The stats for accidents coded for glare involvement are missing at least two classes, however large or small they might be:

  1. People who didn’t see <whatever caused the accident>, but didn’t make the mental connection to headlights’ glare
  2. People who didn’t want to tell the responding officer that they had any type of trouble seeing
Basilisk
Member
Basilisk
26 minutes ago

I’m going to make some time to fill this in later, since I think it’s a tragedy of the commons and a genuine bad safety trade-off. The folks enjoying better visibility at night are less likely to crash, but everybody downrange of them is more likely to after being dazzled, including pedestrians and cyclists who disappear in the glare.

On the OEM side the incentives push the manufacturers to one-up each other on both measurable lumens and perceived/subjective brightness, and then push tech like adaptive laser beams as a profitable solution to the complaints. A lot of good could be done by just updating the test standards, especially to cover testing on hills.

Aftermarket LEDs in fixtures designed for halogen are a safety issue, have rarely been legal, and should be addressed by ticketing. Revenue should cover the cost of enforcement, enact it with a fix-it ticket scheme where it’s dismissed if you can demonstrate the lights are OEM or at least certified and legal.

There’s also a highly entertaining subreddit on this topic if you’re so inclined.

Cheap Bastard
Member
Cheap Bastard
31 minutes ago

I can understand wanting to make aftermarket LED bulbs draw the same current as halogens to avoid angering the dash light god and I can understand a preference to make LED bulbs brighter rather than wasting the current through a resistor but what I cannot understand is why the threshold for that trigger can’t be dialed down via the OBD2 port to the lower current draw of LED bulbs.

*Jason*
*Jason*
39 minutes ago

I’ll add another vote for the problem being mostly people with aftermarket lights and who drive everywhere with their brights on.

Personally, my issue with newer stock lights is that the cutoff is too low.
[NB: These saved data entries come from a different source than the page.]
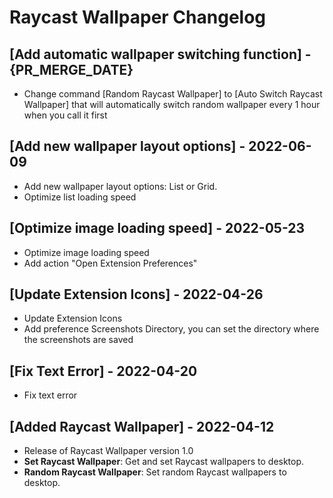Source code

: # Raycast Wallpaper Changelog

## [Add automatic wallpaper switching function] - {PR_MERGE_DATE}

- Change command [Random Raycast Wallpaper] to [Auto Switch Raycast Wallpaper] that will automatically switch random wallpaper every 1 hour when you call it first

## [Add new wallpaper layout options] - 2022-06-09

- Add new wallpaper layout options: List or Grid.
- Optimize list loading speed

## [Optimize image loading speed] - 2022-05-23

- Optimize image loading speed
- Add action "Open Extension Preferences"

## [Update Extension Icons] - 2022-04-26

- Update Extension Icons
- Add preference Screenshots Directory, you can set the directory where the screenshots are saved

## [Fix Text Error] - 2022-04-20

- Fix text error

## [Added Raycast Wallpaper] - 2022-04-12

- Release of Raycast Wallpaper version 1.0
- **Set Raycast Wallpaper**: Get and set Raycast wallpapers to desktop.
- **Random Raycast Wallpaper**: Set random Raycast wallpapers to desktop.

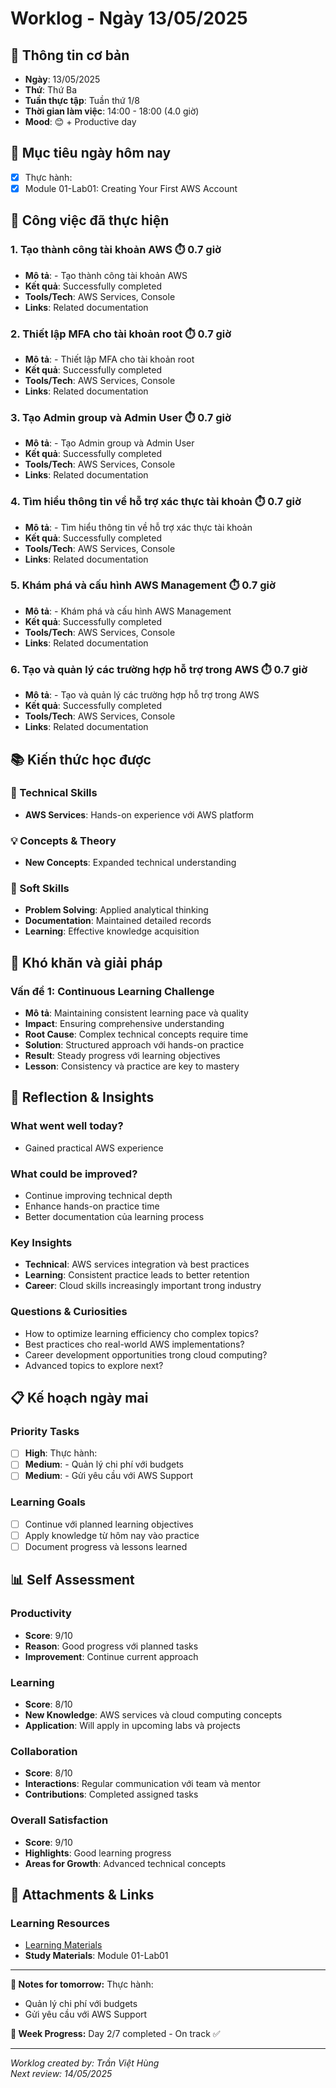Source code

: # Worklog - Ngày 13/05/2025

## 📅 Thông tin cơ bản
- **Ngày**: 13/05/2025
- **Thứ**: Thứ Ba
- **Tuần thực tập**: Tuần thứ 1/8
- **Thời gian làm việc**: 14:00 - 18:00 (4.0 giờ)
- **Mood**: 😊 + Productive day

## 🎯 Mục tiêu ngày hôm nay
- [x] Thực hành:
- [x] Module 01-Lab01: Creating Your First AWS Account

## 💼 Công việc đã thực hiện

### 1. Tạo thành công tài khoản AWS ⏱️ 0.7 giờ
- **Mô tả**: - Tạo thành công tài khoản AWS
- **Kết quả**: Successfully completed
- **Tools/Tech**: AWS Services, Console
- **Links**: Related documentation

### 2. Thiết lập MFA cho tài khoản root ⏱️ 0.7 giờ
- **Mô tả**: - Thiết lập MFA cho tài khoản root
- **Kết quả**: Successfully completed
- **Tools/Tech**: AWS Services, Console
- **Links**: Related documentation

### 3. Tạo Admin group và Admin User ⏱️ 0.7 giờ
- **Mô tả**: - Tạo Admin group và Admin User
- **Kết quả**: Successfully completed
- **Tools/Tech**: AWS Services, Console
- **Links**: Related documentation

### 4. Tìm hiểu thông tin về hỗ trợ xác thực tài khoản ⏱️ 0.7 giờ
- **Mô tả**: - Tìm hiểu thông tin về hỗ trợ xác thực tài khoản
- **Kết quả**: Successfully completed
- **Tools/Tech**: AWS Services, Console
- **Links**: Related documentation

### 5. Khám phá và cấu hình AWS Management ⏱️ 0.7 giờ
- **Mô tả**: - Khám phá và cấu hình AWS Management
- **Kết quả**: Successfully completed
- **Tools/Tech**: AWS Services, Console
- **Links**: Related documentation

### 6. Tạo và quản lý các trường hợp hỗ trợ trong AWS ⏱️ 0.7 giờ
- **Mô tả**: - Tạo và quản lý các trường hợp hỗ trợ trong AWS
- **Kết quả**: Successfully completed
- **Tools/Tech**: AWS Services, Console
- **Links**: Related documentation

## 📚 Kiến thức học được

### 🔧 Technical Skills
- **AWS Services**: Hands-on experience với AWS platform

### 💡 Concepts & Theory
- **New Concepts**: Expanded technical understanding

### 🤝 Soft Skills
- **Problem Solving**: Applied analytical thinking
- **Documentation**: Maintained detailed records
- **Learning**: Effective knowledge acquisition

## 🚧 Khó khăn và giải pháp

### Vấn đề 1: Continuous Learning Challenge
- **Mô tả**: Maintaining consistent learning pace và quality
- **Impact**: Ensuring comprehensive understanding
- **Root Cause**: Complex technical concepts require time
- **Solution**: Structured approach với hands-on practice
- **Result**: Steady progress với learning objectives
- **Lesson**: Consistency và practice are key to mastery

## 💭 Reflection & Insights

### What went well today?
- Gained practical AWS experience

### What could be improved?
- Continue improving technical depth
- Enhance hands-on practice time
- Better documentation của learning process

### Key Insights
- **Technical**: AWS services integration và best practices
- **Learning**: Consistent practice leads to better retention
- **Career**: Cloud skills increasingly important trong industry

### Questions & Curiosities
- How to optimize learning efficiency cho complex topics?
- Best practices cho real-world AWS implementations?
- Career development opportunities trong cloud computing?
- Advanced topics to explore next?

## 📋 Kế hoạch ngày mai

### Priority Tasks
- [ ] **High**: Thực hành:
- [ ] **Medium**: - Quản lý chi phí với budgets
- [ ] **Medium**: - Gửi yêu cầu với AWS Support

### Learning Goals
- [ ] Continue với planned learning objectives
- [ ] Apply knowledge từ hôm nay vào practice
- [ ] Document progress và lessons learned

## 📊 Self Assessment

### Productivity
- **Score**: 9/10
- **Reason**: Good progress với planned tasks
- **Improvement**: Continue current approach

### Learning
- **Score**: 8/10
- **New Knowledge**: AWS services và cloud computing concepts
- **Application**: Will apply in upcoming labs và projects

### Collaboration
- **Score**: 8/10
- **Interactions**: Regular communication với team và mentor
- **Contributions**: Completed assigned tasks

### Overall Satisfaction
- **Score**: 9/10
- **Highlights**: Good learning progress
- **Areas for Growth**: Advanced technical concepts

## 📎 Attachments & Links

### Learning Resources
- [Learning Materials](https://000001.awsstudygroup.com/)
- **Study Materials**: Module 01-Lab01

---

**📝 Notes for tomorrow:**
Thực hành:
- Quản lý chi phí với budgets
- Gửi yêu cầu với AWS Support

**🎯 Week Progress:**
Day 2/7 completed - On track ✅

---
*Worklog created by: Trần Việt Hùng*  
*Next review: 14/05/2025*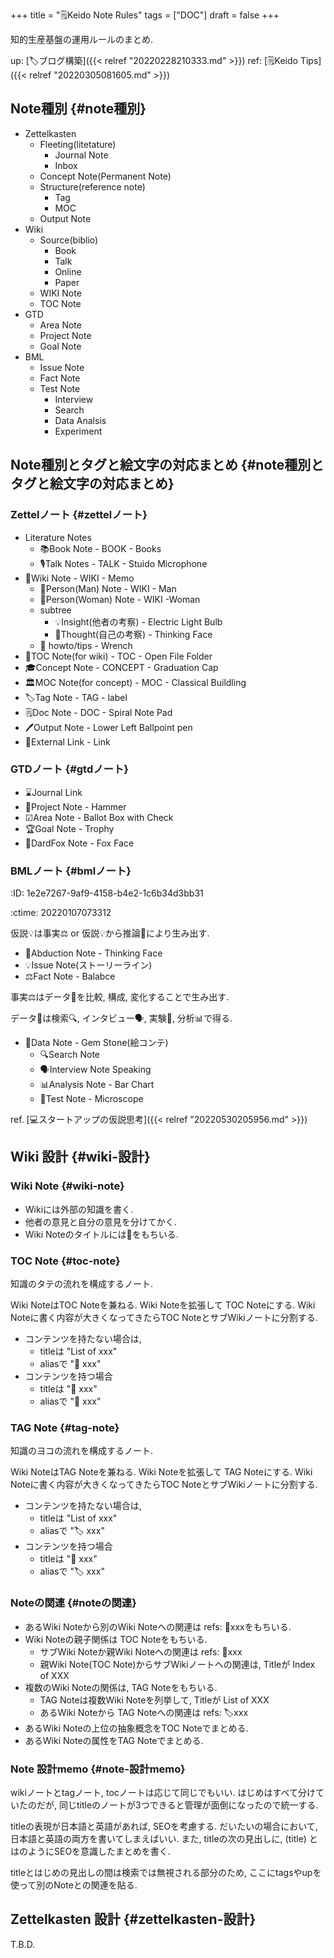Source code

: +++
title = "🗒Keido Note Rules"
tags = ["DOC"]
draft = false
+++

知的生産基盤の運用ルールのまとめ.

up: [🏷ブログ構築]({{< relref "20220228210333.md" >}}) ref: [🗒Keido Tips]({{< relref "20220305081605.md" >}})


## Note種別 {#note種別}

-   Zettelkasten
    -   Fleeting(litetature)
        -   Journal Note
        -   Inbox
    -   Concept Note(Permanent Note)
    -   Structure(reference note)
        -   Tag
        -   MOC
    -   Output Note
-   Wiki
    -   Source(biblio)
        -   Book
        -   Talk
        -   Online
        -   Paper
    -   WIKI Note
    -   TOC Note
-   GTD
    -   Area Note
    -   Project Note
    -   Goal Note
-   BML
    -   Issue Note
    -   Fact Note
    -   Test Note
        -   Interview
        -   Search
        -   Data Analsis
        -   Experiment


## Note種別とタグと絵文字の対応まとめ {#note種別とタグと絵文字の対応まとめ}


### Zettelノート {#zettelノート}

-   Literature Notes
    -   📚Book Note - BOOK - Books
    -   🎙Talk Notes - TALK - Stuido Microphone
-   📝Wiki Note - WIKI - Memo
    -   👨Person(Man) Note - WIKI - Man
    -   👩Person(Woman) Note - WIKI -Woman
    -   subtree
        -   💡Insight(他者の考察) - Electric Light Bulb
        -   🤔Thought(自己の考察) - Thinking Face
    -   🔧 howto/tips - Wrench
-   📂TOC Note(for wiki) - TOC - Open File Folder
-   🎓Concept Note - CONCEPT - Graduation Cap
-   🏛MOC Note(for concept) - MOC - Classical Buildling
-   🏷Tag Note - TAG - label
-   🗒Doc Note - DOC - Spiral Note Pad
-   🖊Output Note - Lower Left Ballpoint pen
-   🔗External Link - Link


### GTDノート {#gtdノート}

-   ⌛Journal Link
-   🔨Project Note - Hammer
-   ☑Area Note - Ballot Box with Check
-   🏆Goal Note - Trophy
-   🦊DardFox Note - Fox Face


### BMLノート {#bmlノート}

:ID:       1e2e7267-9af9-4158-b4e2-1c6b34d3bb31

:ctime:    20220107073312

仮説💡は事実⚖ or 仮説💡から推論🤔により生み出す.

-   🤔Abduction Note - Thinking Face
-   💡Issue Note(ストーリーライン)
-   ⚖Fact Note - Balabce

事実⚖はデータ💎を比較, 構成, 変化することで生み出す.

データ💎は検索🔍, インタビュー🗣, 実験🔬, 分析📊で得る.

-   💎Data Note - Gem Stone(絵コンテ)
    -   🔍Search Note
    -   🗣Interview Note Speaking
    -   📊Analysis Note - Bar Chart
    -   🔬Test Note - Microscope

ref. [💻スタートアップの仮説思考]({{< relref "20220530205956.md" >}})


## Wiki 設計 {#wiki-設計}


### Wiki Note {#wiki-note}

-   Wikiには外部の知識を書く.
-   他者の意見と自分の意見を分けてかく.
-   Wiki Noteのタイトルには📝をもちいる.


### TOC Note {#toc-note}

知識のタテの流れを構成するノート.

Wiki NoteはTOC Noteを兼ねる. Wiki Noteを拡張して TOC Noteにする.
Wiki Noteに書く内容が大きくなってきたらTOC NoteとサブWikiノートに分割する.

-   コンテンツを持たない場合は,
    -   titleは "List of xxx"
    -   aliasで "📂 xxx"
-   コンテンツを持つ場合
    -   titleは "📝 xxx"
    -   aliasで "📂 xxx"


### TAG Note {#tag-note}

知識のヨコの流れを構成するノート.

Wiki NoteはTAG Noteを兼ねる. Wiki Noteを拡張して TAG Noteにする.
Wiki Noteに書く内容が大きくなってきたらTOC NoteとサブWikiノートに分割する.

-   コンテンツを持たない場合は,
    -   titleは "List of xxx"
    -   aliasで "🏷 xxx"
-   コンテンツを持つ場合
    -   titleは "📝 xxx"
    -   aliasで "🏷 xxx"


### Noteの関連 {#noteの関連}

-   あるWiki Noteから別のWiki Noteへの関連は refs: 📝xxxをもちいる.
-   Wiki Noteの親子関係は TOC Noteをもちいる.
    -   サブWiki Noteか親Wiki Noteへの関連は refs: 📁xxx
    -   親Wiki Note(TOC Note)からサブWikiノートへの関連は, Titleが Index of XXX
-   複数のWiki Noteの関係は, TAG Noteをもちいる.
    -   TAG Noteは複数Wiki Noteを列挙して, Titleが List of XXX
    -   あるWiki Noteから TAG Noteへの関連は  refs: 🏷xxx
-   あるWiki Noteの上位の抽象概念をTOC Noteでまとめる.
-   あるWiki Noteの属性をTAG Noteでまとめる.


### Note 設計memo {#note-設計memo}

wikiノートとtagノート, tocノートは応じて同じでもいい. はじめはすべて分けていたのだが, 同じtitleのノートが3つできると管理が面倒になったので統一する.

titleの表現が日本語と英語があれば, SEOを考慮する. だいたいの場合において, 日本語と英語の両方を書いてしまえばいい. また, titleの次の見出しに, (title) とはのようにSEOを意識したまとめを書く.

titleとはじめの見出しの間は検索では無視される部分のため, ここにtagsやupを使って別のNoteとの関連を貼る.


## Zettelkasten 設計 {#zettelkasten-設計}

T.B.D.

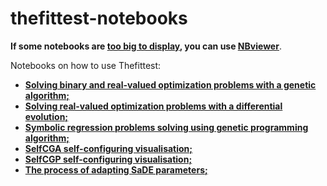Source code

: # thefittest-notebooks

**If some notebooks are <u>too big to display</u>, you can use [<u>NBviewer</u>](https://nbviewer.org/)**.

Notebooks on how to use Thefittest:
 * [**Solving binary and real-valued optimization problems with a genetic algorithm;**](genetic_algorithm_binary_rastrigin_custom_problems.ipynb) 
 * [**Solving real-valued optimization problems with a differential evolution;**](differential_evolution_griewank_custom_problems.ipynb) 
 * [**Symbolic regression problems solving using genetic programming algorithm;**](genetic_programming_symbolic_regression_problem.ipynb) 
 * [**SelfCGA self-configuring visualisation;**](selfcga_animation_proba.ipynb) 
 * [**SelfCGP self-configuring visualisation;**](selfcgp_proba.ipynb) 
 * [**The process of adapting SaDE parameters;**](sade2005_rastrigin.ipynb) 
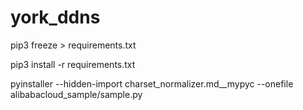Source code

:# york_ddns
pip3 freeze > requirements.txt

pip3 install -r requirements.txt

pyinstaller --hidden-import charset_normalizer.md__mypyc  --onefile alibabacloud_sample/sample.py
If I’m going down a hill and approaching another rise there is an almost dead flat cutoff between nice bright illumination and then nothing above that line. It can be hard to gauge what is on the other side of the rise or around a corner when modern headlights give you a binary dividing line of all or nothing.

Rockfish
Member
Rockfish
44 minutes ago

Getting it right with the manufacturers is a great start. But it’s half (or less) of the problem.

The dumb bunnies that install LED lighting in halogen fixtures need to stop doing that. The result is often way worse than some factory LED lights.

Or the cheap aftermarket LEDs that probably are made worse by bad alignment. Or the truck leveling/lift kits installed without adjusting alignment.

Last edited 39 minutes ago by Rockfish
Jdoubledub
Member
Jdoubledub
52 minutes ago

“…Marie Gluesenkamp Perez voiced her concerns…”

Broken clock is right twice a day for once.

Brian Prince
Brian Prince
53 minutes ago

I honestly haven’t noticed any increased glare or problems with oncoming headlights. I do enjoy my newer car’s headlight coverage better than my old one and feel it is much safer. Of course, every now and again you run into someone who either doesn’t realize their brights are on, who doesn’t have their lights properly aligned, or who has some dumb aftermarket lighting thing going on. But I haven’t noticed increased problems.

Zelda Bumperthumper
Zelda Bumperthumper
1 hour ago

I loved night driving until a couple of years ago. Now I find it really distressing because of this. The OEM LEDs are a problem, but much worse for me are the freaks who retrofit their composite housings or sealed beams with LEDs and blast searing white light directly in my eyes. Even in broad daylight the intense white light is uncomfortable. The power output is an issue but the 6500k color turns the headlights into supernovas.